Almeno non fisicamente.
S’erano però di certo incontrate, attraverso la condivisione di quegli ideali che le hanno portate a Resistere, ognuna a proprio modo, con la loro grande voglia d’Amare nascosta dietro gli occhi.
Augusta Pavesi, appena diciassettenne, staffetta partigiana, fucilata; Cleonice Tommasetti, una dei 42 Martiri di Fondotoce; Teresa Binda, madre d’un partigiano, fucilata perché sorpresa tra un gruppo di antifascisti mentre cercava suo figlio. E poi Rita Atria, testimone di giustizia, morta suicida a soli 17 anni; Lea Garofalo, collaboratrice di giustizia, sciolta nell’acido dal suo compagno a Milano, tre anni fa; Felicia Impastato che difese e diffuse la storia di suo figlio Peppino per tutta la vita.
Erano Donne, erano Pasionarie, erano e non sono più.
E quindi sono stati prestati loro dei corpi, per un paio d’ore, perché potessero con le voci di altri raggiungere i passanti, e raccontare, attraverso poche frasi, di come avessero scelto la Libertà e la Verità.
Tre Donne simbolo di Resistenza e tre Donne simbolo di Antimafia per festeggiare il Giorno della Donna. Perché se nel ’44 scegliere significava salire in montagna e rifiutare la violenza Tedesca e Fascista, oggi Resistenza significa combattere quel pensiero distorto che sovverte lo Stato, trasformando i diritti in privilegi e negando la giustizia e la dignità della vita attraverso l’uso efferato del controllo e del potere.
Oggi resistiamo contro le mafie, nemico difficile, perché subdolo e vicino, perché la mafia siamo anche noi, la nostra famiglia, il nostro Paese.
È in questo momento, più che in altri, necessario ricordare e testimoniare, perché se è vero quel che dice Antonietta Chiovini, che la Restisenza l’ha vissuta, additando i passanti, «una volta non erano così indifferenti, allora tutta questa gente stava dalla nostra, ci aiutava!».

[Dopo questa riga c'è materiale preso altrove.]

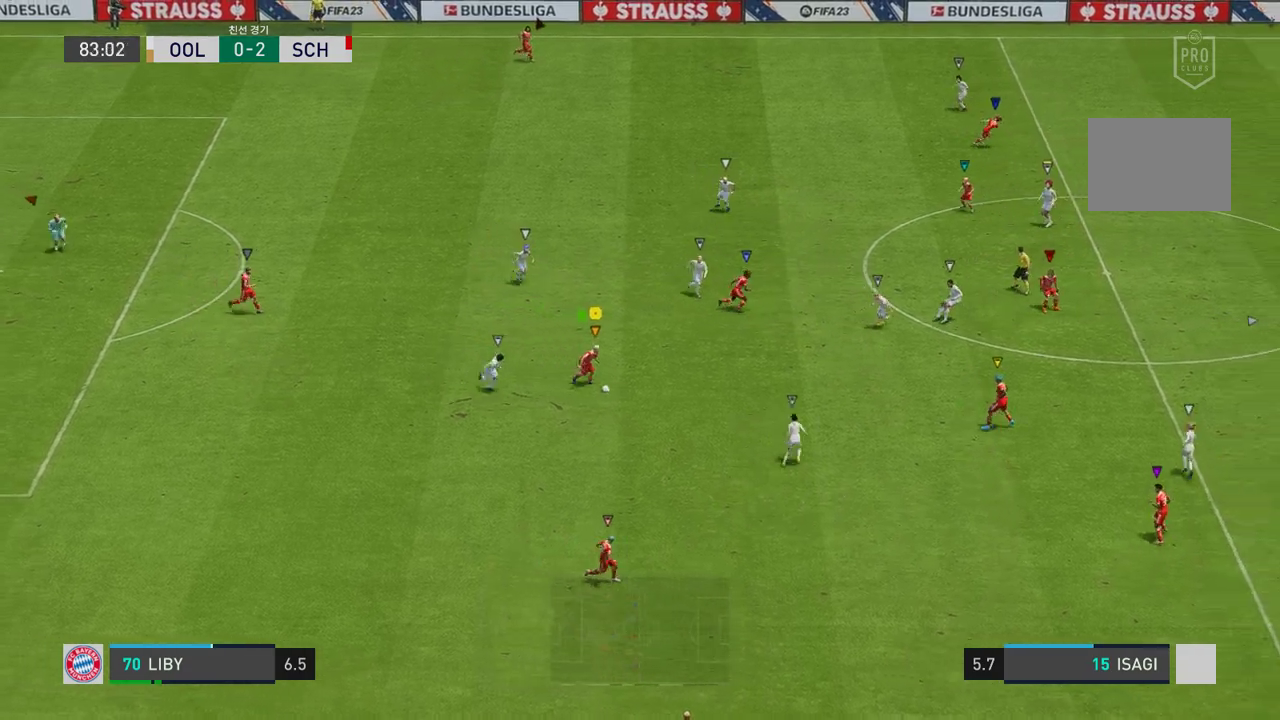
{"buttons": [], "left_stick": "right", "right_stick": "center", "events": [[117, "R1", "down"], [150, "Y", "down"], [184, "left_stick", "right"], [351, "R1", "up"], [351, "Y", "up"]]}
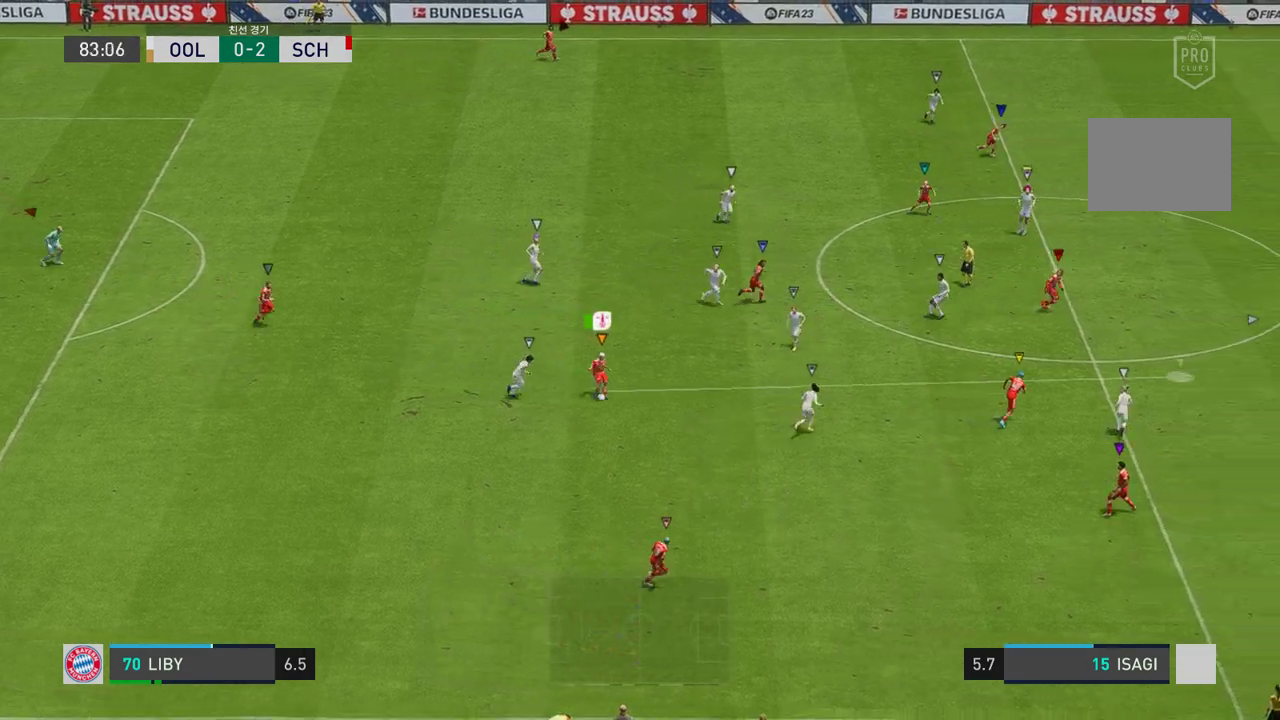
{"buttons": ["R2"], "left_stick": "right", "right_stick": "center", "events": [[334, "R2", "down"]]}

Bisogna impegnarsi ancor di più affinché la memoria non sia un fardello per pochi, ma un patrimonio per molti; perché il ricordo non sia formale, ma vissuto; perché tutto queste storie facciano parte di noi, proteggendo la nostra coscienza dal Male.
Iniziative come questa mettono a tacere quella voce che a volte si intromette mostrando l’ipocrisia e il buonismo della Festa della Donna. Se serve a ricordare al mondo le vite di queste Donne, prese come esempio per tante altre vite silenti, che furono preda di un amore tanto più grande della loro vita. Benvenga anche la Festa della Donna, che in questo caso diventa Festa della più bella Umanità.